[Data to use Boundary: Start]

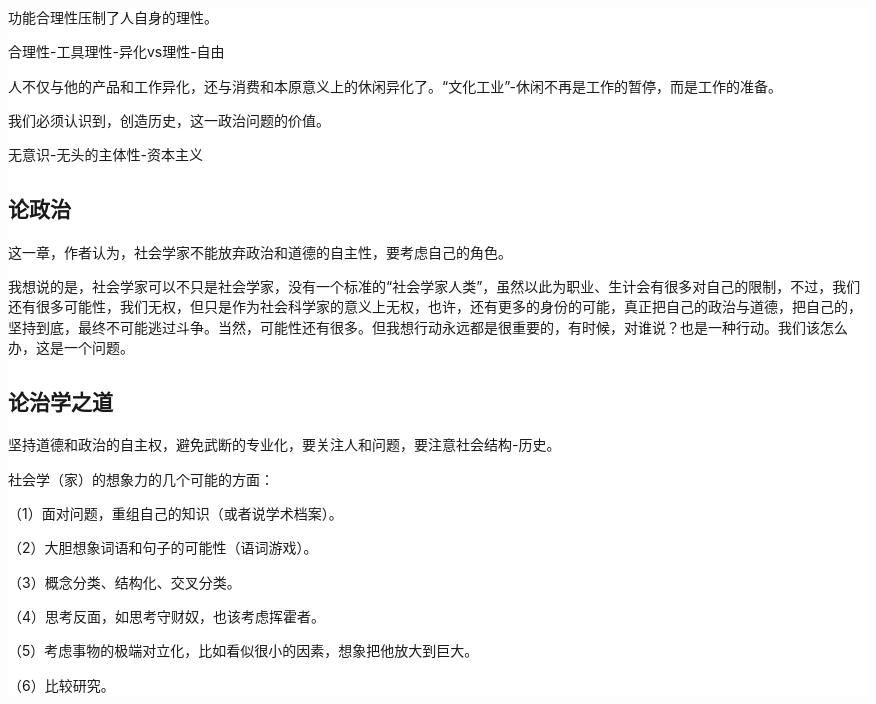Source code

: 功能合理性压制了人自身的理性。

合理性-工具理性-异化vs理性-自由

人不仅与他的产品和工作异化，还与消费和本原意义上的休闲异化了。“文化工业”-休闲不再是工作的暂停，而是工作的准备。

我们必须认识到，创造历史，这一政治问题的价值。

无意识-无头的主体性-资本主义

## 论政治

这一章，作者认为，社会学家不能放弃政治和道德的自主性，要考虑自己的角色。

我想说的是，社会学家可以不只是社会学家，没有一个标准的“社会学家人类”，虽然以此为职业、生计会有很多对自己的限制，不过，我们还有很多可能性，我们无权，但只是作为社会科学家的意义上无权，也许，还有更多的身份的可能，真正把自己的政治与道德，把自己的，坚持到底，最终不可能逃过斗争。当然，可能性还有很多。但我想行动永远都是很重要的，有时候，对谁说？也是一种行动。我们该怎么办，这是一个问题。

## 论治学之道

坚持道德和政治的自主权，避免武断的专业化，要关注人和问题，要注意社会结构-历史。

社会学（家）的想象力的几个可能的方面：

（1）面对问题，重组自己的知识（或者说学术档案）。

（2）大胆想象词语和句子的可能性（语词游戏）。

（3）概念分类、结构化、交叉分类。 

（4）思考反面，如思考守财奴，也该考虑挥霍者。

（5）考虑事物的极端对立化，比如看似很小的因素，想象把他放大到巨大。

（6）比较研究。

[Data to use Boundary: End]

▶ **The problem**:
In your copy, include every record word for word but no pictures.

▶ **Exercise output**:
Source code

: 功能合理性压制了人自身的理性。

合理性-工具理性-异化vs理性-自由

人不仅与他的产品和工作异化，还与消费和本原意义上的休闲异化了。“文化工业”-休闲不再是工作的暂停，而是工作的准备。

我们必须认识到，创造历史，这一政治问题的价值。

无意识-无头的主体性-资本主义

## 论政治

这一章，作者认为，社会学家不能放弃政治和道德的自主性，要考虑自己的角色。

我想说的是，社会学家可以不只是社会学家，没有一个标准的“社会学家人类”，虽然以此为职业、生计会有很多对自己的限制，不过，我们还有很多可能性，我们无权，但只是作为社会科学家的意义上无权，也许，还有更多的身份的可能，真正把自己的政治与道德，把自己的，坚持到底，最终不可能逃过斗争。当然，可能性还有很多。但我想行动永远都是很重要的，有时候，对谁说？也是一种行动。我们该怎么办，这是一个问题。

## 论治学之道

坚持道德和政治的自主权，避免武断的专业化，要关注人和问题，要注意社会结构-历史。

社会学（家）的想象力的几个可能的方面：

（1）面对问题，重组自己的知识（或者说学术档案）。

（2）大胆想象词语和句子的可能性（语词游戏）。

（3）概念分类、结构化、交叉分类。 

（4）思考反面，如思考守财奴，也该考虑挥霍者。

（5）考虑事物的极端对立化，比如看似很小的因素，想象把他放大到巨大。

（6）比较研究。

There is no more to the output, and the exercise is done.